> _Task_
Reproduce the text of every record below word for word, keeping each line intact and in its original order.

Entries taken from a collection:
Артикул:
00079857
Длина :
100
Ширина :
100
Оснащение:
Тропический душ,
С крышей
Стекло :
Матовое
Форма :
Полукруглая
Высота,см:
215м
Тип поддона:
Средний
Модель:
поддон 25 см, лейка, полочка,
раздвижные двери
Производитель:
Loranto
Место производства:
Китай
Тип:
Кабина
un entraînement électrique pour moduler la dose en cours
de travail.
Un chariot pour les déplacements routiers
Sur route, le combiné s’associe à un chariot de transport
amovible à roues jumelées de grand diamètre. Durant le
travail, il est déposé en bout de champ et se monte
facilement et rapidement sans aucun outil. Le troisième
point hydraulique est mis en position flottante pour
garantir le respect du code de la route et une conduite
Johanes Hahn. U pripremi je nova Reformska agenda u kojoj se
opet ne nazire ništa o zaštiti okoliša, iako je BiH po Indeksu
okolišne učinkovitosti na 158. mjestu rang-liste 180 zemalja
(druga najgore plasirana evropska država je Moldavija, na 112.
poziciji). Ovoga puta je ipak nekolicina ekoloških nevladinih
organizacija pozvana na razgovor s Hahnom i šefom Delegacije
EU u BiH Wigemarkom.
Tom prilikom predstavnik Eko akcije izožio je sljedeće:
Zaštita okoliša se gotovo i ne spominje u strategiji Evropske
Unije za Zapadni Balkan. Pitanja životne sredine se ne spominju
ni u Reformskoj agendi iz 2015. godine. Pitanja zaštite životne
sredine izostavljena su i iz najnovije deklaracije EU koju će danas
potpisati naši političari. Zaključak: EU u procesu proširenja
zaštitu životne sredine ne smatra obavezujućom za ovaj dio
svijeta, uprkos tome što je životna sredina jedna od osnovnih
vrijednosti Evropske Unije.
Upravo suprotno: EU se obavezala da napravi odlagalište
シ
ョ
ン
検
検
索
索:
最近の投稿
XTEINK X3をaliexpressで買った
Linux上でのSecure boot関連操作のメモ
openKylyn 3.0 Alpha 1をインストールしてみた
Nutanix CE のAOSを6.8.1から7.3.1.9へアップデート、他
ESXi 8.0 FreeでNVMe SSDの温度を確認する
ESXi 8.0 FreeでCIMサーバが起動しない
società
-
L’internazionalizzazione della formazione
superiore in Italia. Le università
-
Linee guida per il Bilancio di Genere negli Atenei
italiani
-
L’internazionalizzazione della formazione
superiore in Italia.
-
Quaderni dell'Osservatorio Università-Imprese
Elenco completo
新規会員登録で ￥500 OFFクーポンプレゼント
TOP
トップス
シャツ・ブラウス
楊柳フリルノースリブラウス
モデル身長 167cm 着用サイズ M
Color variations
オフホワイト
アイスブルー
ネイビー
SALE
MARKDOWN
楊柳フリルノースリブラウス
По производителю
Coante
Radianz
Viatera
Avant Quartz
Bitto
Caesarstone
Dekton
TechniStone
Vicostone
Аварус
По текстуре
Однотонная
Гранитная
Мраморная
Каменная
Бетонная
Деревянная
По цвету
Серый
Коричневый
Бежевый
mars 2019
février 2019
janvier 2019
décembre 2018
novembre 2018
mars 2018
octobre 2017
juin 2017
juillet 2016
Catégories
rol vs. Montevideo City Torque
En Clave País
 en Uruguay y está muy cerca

> _Solution for this exercise_
Артикул:
00079857
Длина :
100
Ширина :
100
Оснащение:
Тропический душ,
С крышей
Стекло :
Матовое
Форма :
Полукруглая
Высота,см:
215м
Тип поддона:
Средний
Модель:
поддон 25 см, лейка, полочка,
раздвижные двери
Производитель:
Loranto
Место производства:
Китай
Тип:
Кабина
un entraînement électrique pour moduler la dose en cours
de travail.
Un chariot pour les déplacements routiers
Sur route, le combiné s’associe à un chariot de transport
amovible à roues jumelées de grand diamètre. Durant le
travail, il est déposé en bout de champ et se monte
facilement et rapidement sans aucun outil. Le troisième
point hydraulique est mis en position flottante pour
garantir le respect du code de la route et une conduite
Johanes Hahn. U pripremi je nova Reformska agenda u kojoj se
opet ne nazire ništa o zaštiti okoliša, iako je BiH po Indeksu
okolišne učinkovitosti na 158. mjestu rang-liste 180 zemalja
(druga najgore plasirana evropska država je Moldavija, na 112.
poziciji). Ovoga puta je ipak nekolicina ekoloških nevladinih
organizacija pozvana na razgovor s Hahnom i šefom Delegacije
EU u BiH Wigemarkom.
Tom prilikom predstavnik Eko akcije izožio je sljedeće:
Zaštita okoliša se gotovo i ne spominje u strategiji Evropske
Unije za Zapadni Balkan. Pitanja životne sredine se ne spominju
ni u Reformskoj agendi iz 2015. godine. Pitanja zaštite životne
sredine izostavljena su i iz najnovije deklaracije EU koju će danas
potpisati naši političari. Zaključak: EU u procesu proširenja
zaštitu životne sredine ne smatra obavezujućom za ovaj dio
svijeta, uprkos tome što je životna sredina jedna od osnovnih
vrijednosti Evropske Unije.
Upravo suprotno: EU se obavezala da napravi odlagalište
シ
ョ
ン
検
検
索
索:
最近の投稿
XTEINK X3をaliexpressで買った
Linux上でのSecure boot関連操作のメモ
openKylyn 3.0 Alpha 1をインストールしてみた
Nutanix CE のAOSを6.8.1から7.3.1.9へアップデート、他
ESXi 8.0 FreeでNVMe SSDの温度を確認する
ESXi 8.0 FreeでCIMサーバが起動しない
società
-
L’internazionalizzazione della formazione
superiore in Italia. Le università
-
Linee guida per il Bilancio di Genere negli Atenei
italiani
-
L’internazionalizzazione della formazione
superiore in Italia.
-
Quaderni dell'Osservatorio Università-Imprese
Elenco completo
新規会員登録で ￥500 OFFクーポンプレゼント
TOP
トップス
シャツ・ブラウス
楊柳フリルノースリブラウス
モデル身長 167cm 着用サイズ M
Color variations
オフホワイト
アイスブルー
ネイビー
SALE
MARKDOWN
楊柳フリルノースリブラウス
По производителю
Coante
Radianz
Viatera
Avant Quartz
Bitto
Caesarstone
Dekton
TechniStone
Vicostone
Аварус
По текстуре
Однотонная
Гранитная
Мраморная
Каменная
Бетонная
Деревянная
По цвету
Серый
Коричневый
Бежевый
mars 2019
février 2019
janvier 2019
décembre 2018
novembre 2018
mars 2018
octobre 2017
juin 2017
juillet 2016
Catégories
rol vs. Montevideo City Torque
En Clave País
 en Uruguay y está muy cerca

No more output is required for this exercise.